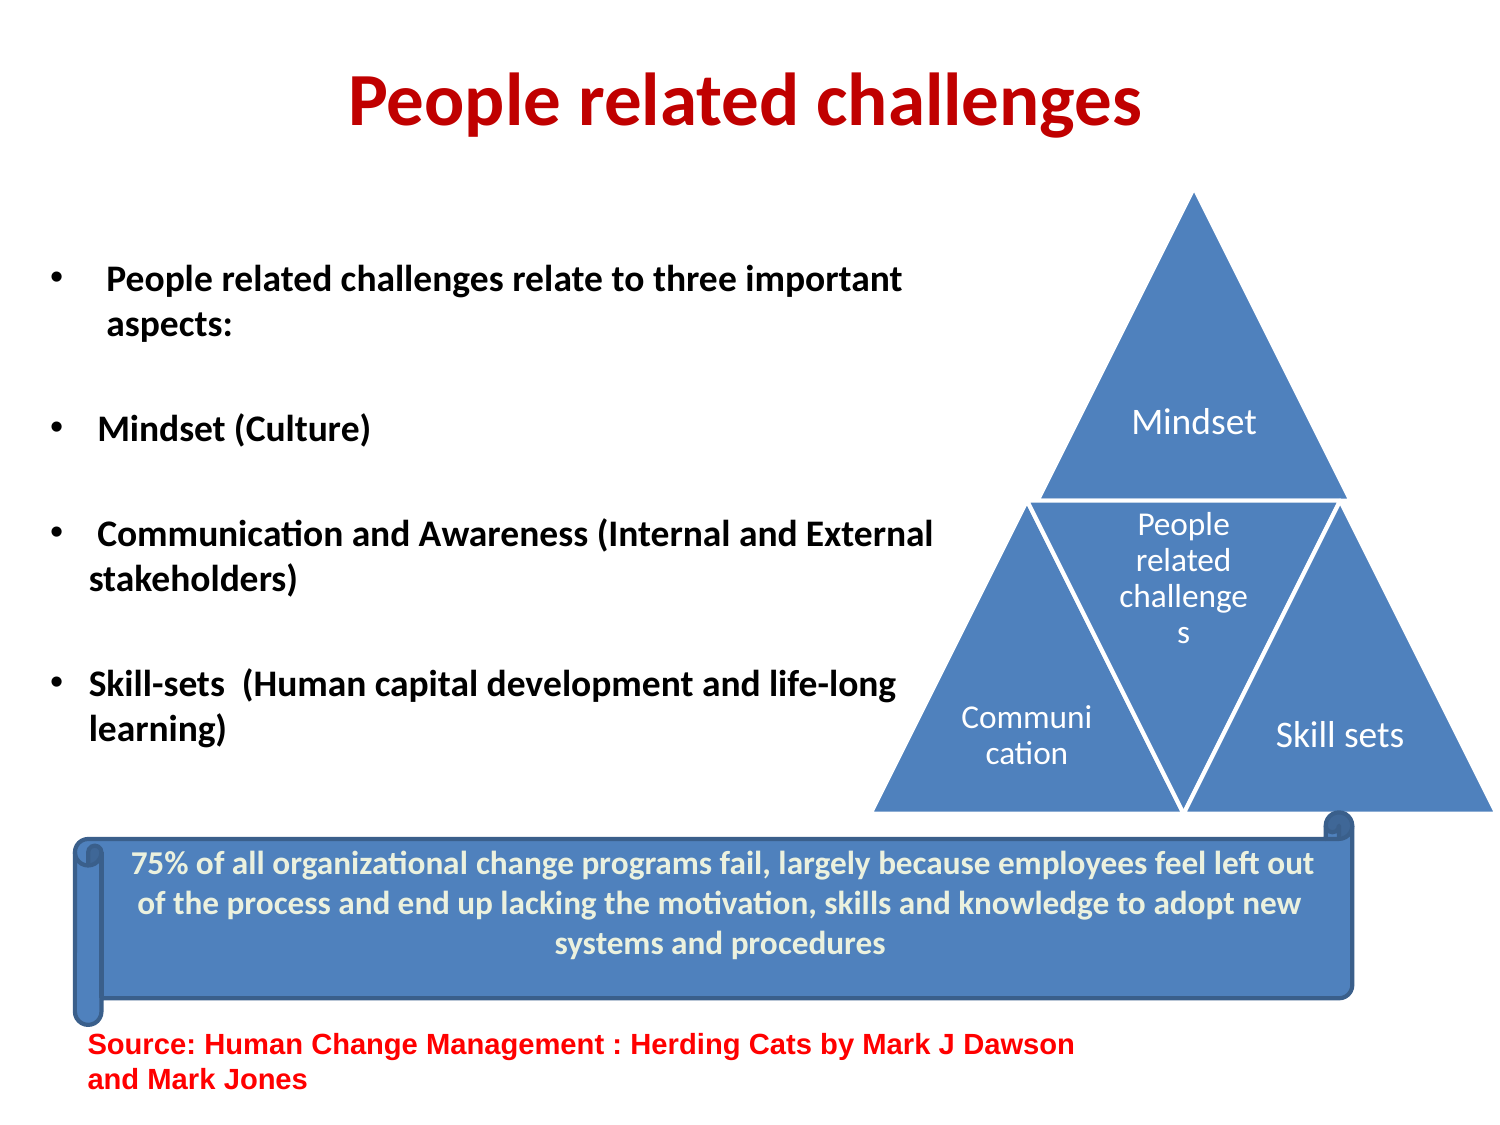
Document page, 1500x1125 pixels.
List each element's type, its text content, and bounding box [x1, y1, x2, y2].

list People related challenges relate to three important aspects: Mindset (Culture) Communication and Awareness (Internal and External stakeholders) Skill-sets (Human capital development and life-long learning) [35, 246, 686, 788]
title People related challenges [30, 50, 1476, 200]
text_box Source: Human Change Management : Herding Cats by Mark J Dawson and Mark Jones [87, 1025, 1112, 1125]
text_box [691, 187, 1500, 814]
text_box 75% of all organizational change programs fail, largely because employees feel left out of the process and end up lacking the motivation, skills and knowledge to adopt new systems and procedures [72, 822, 1355, 1027]
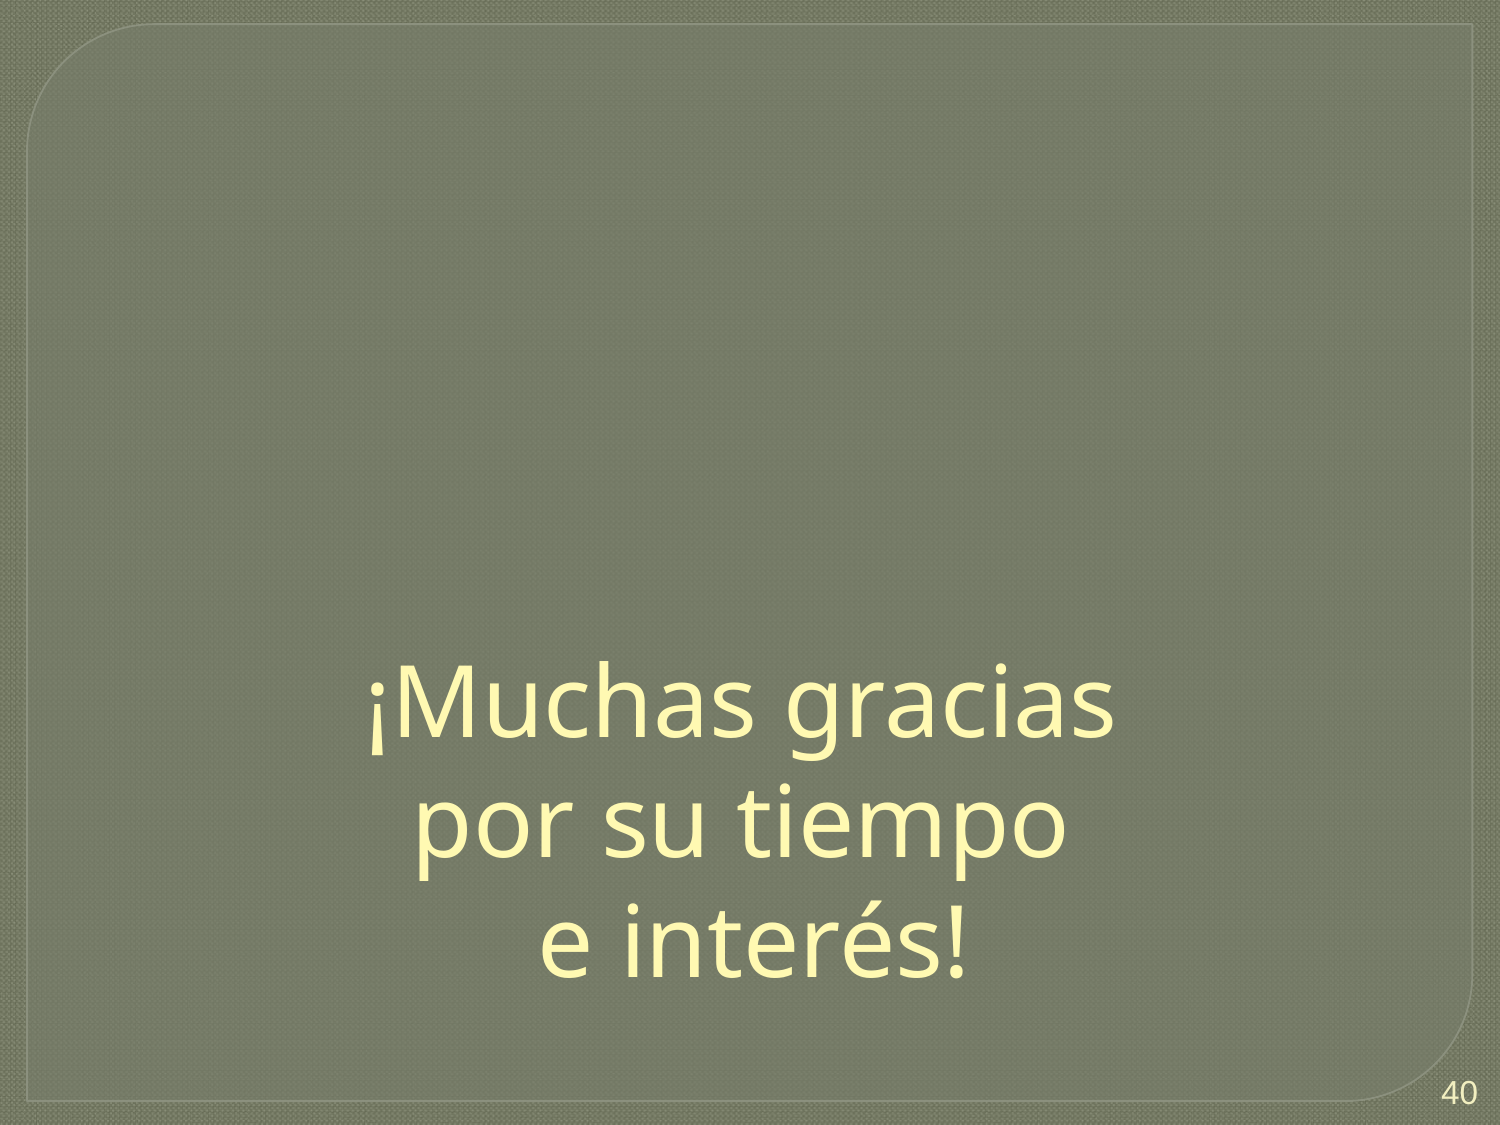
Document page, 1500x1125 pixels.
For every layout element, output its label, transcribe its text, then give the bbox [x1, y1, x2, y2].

title ¡Muchas gracias por su tiempo e interés! [0, 0, 1500, 1125]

+===+

Required action:
The expected answer is a word-for-word copy of every line from the one that contains "For every layout" through the final line of the material.

Answer box:
For every layout element, output its label, transcribe its text, then give the bbox [x1, y1, x2, y2].

title ¡Muchas gracias por su tiempo e interés! [0, 0, 1500, 1125]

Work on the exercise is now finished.